This ranks with Red Badge of Courage as Audie Murphy's best know film - both stick out like glowing thumbs amidst his line ups of Westerns and occasional other genres. He is kind of an odd fit in this world of Graham Greene, Joe Mankiewicz, Michael Redgrave and character actors, with its seedy back streets, neo colonialism, and highly literate dialogue... but this works for the film. The American is an odd man out in this world, with his naivety, gosh darn decency and determination to make a difference whether the locals like it or not.
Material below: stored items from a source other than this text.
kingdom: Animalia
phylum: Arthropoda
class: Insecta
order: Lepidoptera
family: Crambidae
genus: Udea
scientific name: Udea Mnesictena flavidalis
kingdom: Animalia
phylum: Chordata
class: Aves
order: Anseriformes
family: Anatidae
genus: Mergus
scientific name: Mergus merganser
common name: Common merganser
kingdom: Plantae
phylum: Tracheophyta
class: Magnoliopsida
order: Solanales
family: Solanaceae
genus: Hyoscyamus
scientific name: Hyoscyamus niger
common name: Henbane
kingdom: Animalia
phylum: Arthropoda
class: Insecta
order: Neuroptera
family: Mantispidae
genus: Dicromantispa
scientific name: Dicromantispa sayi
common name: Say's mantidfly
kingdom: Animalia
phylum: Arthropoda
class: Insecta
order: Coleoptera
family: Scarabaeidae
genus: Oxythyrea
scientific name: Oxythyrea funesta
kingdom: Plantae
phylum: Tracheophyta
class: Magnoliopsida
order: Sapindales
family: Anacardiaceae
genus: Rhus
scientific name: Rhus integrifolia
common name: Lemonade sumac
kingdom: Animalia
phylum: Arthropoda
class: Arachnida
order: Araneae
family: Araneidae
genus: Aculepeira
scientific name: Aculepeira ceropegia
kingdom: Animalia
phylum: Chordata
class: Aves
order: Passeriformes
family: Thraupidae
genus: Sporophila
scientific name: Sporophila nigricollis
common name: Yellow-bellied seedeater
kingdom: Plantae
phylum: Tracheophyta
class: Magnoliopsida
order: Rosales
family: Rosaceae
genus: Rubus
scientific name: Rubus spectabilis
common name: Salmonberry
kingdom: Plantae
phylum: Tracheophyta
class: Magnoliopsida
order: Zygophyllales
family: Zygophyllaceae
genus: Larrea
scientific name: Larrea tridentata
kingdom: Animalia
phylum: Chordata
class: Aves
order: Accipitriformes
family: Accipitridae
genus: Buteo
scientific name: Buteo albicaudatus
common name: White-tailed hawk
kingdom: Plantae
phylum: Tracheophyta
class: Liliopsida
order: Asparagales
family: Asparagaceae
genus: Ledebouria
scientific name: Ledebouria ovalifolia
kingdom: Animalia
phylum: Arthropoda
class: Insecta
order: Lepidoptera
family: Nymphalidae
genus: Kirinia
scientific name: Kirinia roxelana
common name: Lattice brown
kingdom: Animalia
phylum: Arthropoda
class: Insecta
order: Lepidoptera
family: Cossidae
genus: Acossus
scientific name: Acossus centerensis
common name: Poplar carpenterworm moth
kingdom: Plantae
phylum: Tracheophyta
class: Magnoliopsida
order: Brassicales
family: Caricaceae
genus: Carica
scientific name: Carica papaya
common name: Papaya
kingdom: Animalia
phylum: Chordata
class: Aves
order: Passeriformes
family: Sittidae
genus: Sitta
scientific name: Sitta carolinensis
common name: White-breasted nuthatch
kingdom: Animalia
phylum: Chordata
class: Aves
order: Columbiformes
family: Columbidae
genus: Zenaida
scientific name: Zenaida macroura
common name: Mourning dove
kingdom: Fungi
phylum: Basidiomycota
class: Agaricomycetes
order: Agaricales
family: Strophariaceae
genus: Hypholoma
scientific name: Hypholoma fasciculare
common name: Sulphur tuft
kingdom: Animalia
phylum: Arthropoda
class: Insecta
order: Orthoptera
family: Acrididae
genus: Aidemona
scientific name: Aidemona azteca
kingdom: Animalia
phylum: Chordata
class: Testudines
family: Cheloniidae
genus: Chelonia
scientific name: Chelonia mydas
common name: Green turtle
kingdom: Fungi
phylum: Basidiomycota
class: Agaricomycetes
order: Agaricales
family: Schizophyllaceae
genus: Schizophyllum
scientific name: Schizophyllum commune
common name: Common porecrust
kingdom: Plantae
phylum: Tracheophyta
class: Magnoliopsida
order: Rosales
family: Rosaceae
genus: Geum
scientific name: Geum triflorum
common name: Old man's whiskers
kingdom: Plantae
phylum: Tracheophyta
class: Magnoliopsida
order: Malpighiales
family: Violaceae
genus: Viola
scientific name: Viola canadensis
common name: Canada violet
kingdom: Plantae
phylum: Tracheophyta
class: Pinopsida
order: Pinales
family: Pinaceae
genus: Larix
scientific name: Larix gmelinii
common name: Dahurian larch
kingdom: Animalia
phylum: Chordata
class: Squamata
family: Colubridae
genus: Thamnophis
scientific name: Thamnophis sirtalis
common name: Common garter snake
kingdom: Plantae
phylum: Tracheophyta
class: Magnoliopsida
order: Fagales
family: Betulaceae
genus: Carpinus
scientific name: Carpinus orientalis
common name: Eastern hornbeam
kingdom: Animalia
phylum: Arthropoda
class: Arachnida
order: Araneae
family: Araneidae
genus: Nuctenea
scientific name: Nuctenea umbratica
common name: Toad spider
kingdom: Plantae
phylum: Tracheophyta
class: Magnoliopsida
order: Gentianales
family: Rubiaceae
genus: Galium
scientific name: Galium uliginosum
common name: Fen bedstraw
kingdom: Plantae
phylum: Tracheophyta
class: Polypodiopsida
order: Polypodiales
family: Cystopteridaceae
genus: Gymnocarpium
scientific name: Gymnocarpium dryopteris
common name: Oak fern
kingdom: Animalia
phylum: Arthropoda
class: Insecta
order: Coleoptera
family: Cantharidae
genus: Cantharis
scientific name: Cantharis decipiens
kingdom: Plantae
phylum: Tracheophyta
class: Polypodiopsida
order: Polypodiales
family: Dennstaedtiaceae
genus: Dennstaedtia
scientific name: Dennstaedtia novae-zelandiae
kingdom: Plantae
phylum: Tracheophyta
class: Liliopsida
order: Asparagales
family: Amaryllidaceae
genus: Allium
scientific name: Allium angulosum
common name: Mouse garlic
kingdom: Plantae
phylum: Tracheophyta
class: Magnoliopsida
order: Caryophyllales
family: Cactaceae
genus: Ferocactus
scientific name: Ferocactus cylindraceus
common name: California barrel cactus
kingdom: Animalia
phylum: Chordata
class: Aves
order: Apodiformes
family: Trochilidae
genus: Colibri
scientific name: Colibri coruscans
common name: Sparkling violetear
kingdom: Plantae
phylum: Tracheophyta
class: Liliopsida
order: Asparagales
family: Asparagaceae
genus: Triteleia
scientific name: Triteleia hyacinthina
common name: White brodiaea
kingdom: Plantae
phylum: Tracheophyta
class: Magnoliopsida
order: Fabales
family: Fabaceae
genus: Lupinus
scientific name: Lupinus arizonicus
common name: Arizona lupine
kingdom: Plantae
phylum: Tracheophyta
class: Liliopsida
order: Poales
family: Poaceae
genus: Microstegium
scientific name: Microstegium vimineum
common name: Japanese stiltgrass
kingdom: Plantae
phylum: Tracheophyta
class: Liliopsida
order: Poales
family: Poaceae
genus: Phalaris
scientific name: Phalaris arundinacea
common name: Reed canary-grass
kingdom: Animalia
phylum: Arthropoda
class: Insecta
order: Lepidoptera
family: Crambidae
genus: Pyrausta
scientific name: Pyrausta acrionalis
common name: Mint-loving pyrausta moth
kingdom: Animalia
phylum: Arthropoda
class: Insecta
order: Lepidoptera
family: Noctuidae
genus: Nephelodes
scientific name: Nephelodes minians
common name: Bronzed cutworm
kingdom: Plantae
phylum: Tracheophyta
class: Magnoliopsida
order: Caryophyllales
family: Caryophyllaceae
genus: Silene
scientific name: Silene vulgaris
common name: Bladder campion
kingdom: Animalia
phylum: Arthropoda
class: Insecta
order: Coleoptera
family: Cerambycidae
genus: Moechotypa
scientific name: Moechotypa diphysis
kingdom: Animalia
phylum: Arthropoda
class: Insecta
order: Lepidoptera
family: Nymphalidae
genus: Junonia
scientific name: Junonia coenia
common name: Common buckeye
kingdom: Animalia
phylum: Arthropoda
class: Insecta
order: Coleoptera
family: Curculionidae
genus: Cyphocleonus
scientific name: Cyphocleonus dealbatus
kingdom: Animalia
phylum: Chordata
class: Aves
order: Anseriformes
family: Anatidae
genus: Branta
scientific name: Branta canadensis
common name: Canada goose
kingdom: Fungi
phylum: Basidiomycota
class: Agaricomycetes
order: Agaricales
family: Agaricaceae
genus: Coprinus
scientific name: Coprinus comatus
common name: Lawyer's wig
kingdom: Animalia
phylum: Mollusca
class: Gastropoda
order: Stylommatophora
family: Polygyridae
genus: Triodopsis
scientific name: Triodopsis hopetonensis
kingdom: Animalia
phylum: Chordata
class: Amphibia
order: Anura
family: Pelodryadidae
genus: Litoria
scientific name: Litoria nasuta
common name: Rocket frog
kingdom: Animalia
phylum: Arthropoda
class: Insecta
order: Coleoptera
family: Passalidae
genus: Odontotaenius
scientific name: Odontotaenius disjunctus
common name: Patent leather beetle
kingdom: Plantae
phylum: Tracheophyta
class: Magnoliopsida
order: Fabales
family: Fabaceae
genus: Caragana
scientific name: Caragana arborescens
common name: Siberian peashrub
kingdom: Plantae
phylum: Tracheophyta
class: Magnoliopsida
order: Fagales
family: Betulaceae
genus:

For the most part he's effective - he only really struggles in the scenes where he and Redgrave have long-winded chats about politics, which clunk (and Redgrave doesn't cover himself in glory in these scenes either either, so I feel the fault of this is more Mankiewicz's).
This film gets points for its sheer novelty: a literate adaptation of a famous book about the Americans in Vietnam in the 50s which isn't complimentary about them. It's very adult (Redgrave has a mistress who Murphy pinches), has plenty of talk, gives you something to think about, and some of the support performances (e.g. the weary detective) are spot on.
But it's been fatally muted - Murphy isn't an American agent but a rich American meddling in politics just out of interest, which feels just silly; the Vietnamese girl is nothing - played by an Italian, and passively passéd around from man to man like chattel (she was a cypher in the book too); the girl doesn't go back to Redgrave at the end (I guess he had to be punished - at least this scene gives her some backbone); Murphy isn't complicit in any bombings it's all a Commie plot). So it doesn't criticise American presence - what it is, is a study of jealousy, with Redgrave motivated purely because of the woman and nothing else. It does work on that level - it's just not as good as it could have been. It is also a bit flabby.